[Opening Data provided section]

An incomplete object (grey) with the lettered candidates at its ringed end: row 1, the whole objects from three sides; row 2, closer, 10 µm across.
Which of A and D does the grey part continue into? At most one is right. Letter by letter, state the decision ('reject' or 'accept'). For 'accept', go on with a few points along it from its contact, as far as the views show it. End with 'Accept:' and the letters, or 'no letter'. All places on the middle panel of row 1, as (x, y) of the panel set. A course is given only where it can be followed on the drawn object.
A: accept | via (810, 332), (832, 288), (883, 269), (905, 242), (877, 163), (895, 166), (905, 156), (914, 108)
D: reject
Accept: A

[Closing Data provided section]

A word-for-word transcription of the material is required.

(Answer to this exercise):
An incomplete object (grey) with the lettered candidates at its ringed end: row 1, the whole objects from three sides; row 2, closer, 10 µm across.
Which of A and D does the grey part continue into? At most one is right. Letter by letter, state the decision ('reject' or 'accept'). For 'accept', go on with a few points along it from its contact, as far as the views show it. End with 'Accept:' and the letters, or 'no letter'. All places on the middle panel of row 1, as (x, y) of the panel set. A course is given only where it can be followed on the drawn object.
A: accept | via (810, 332), (832, 288), (883, 269), (905, 242), (877, 163), (895, 166), (905, 156), (914, 108)
D: reject
Accept: A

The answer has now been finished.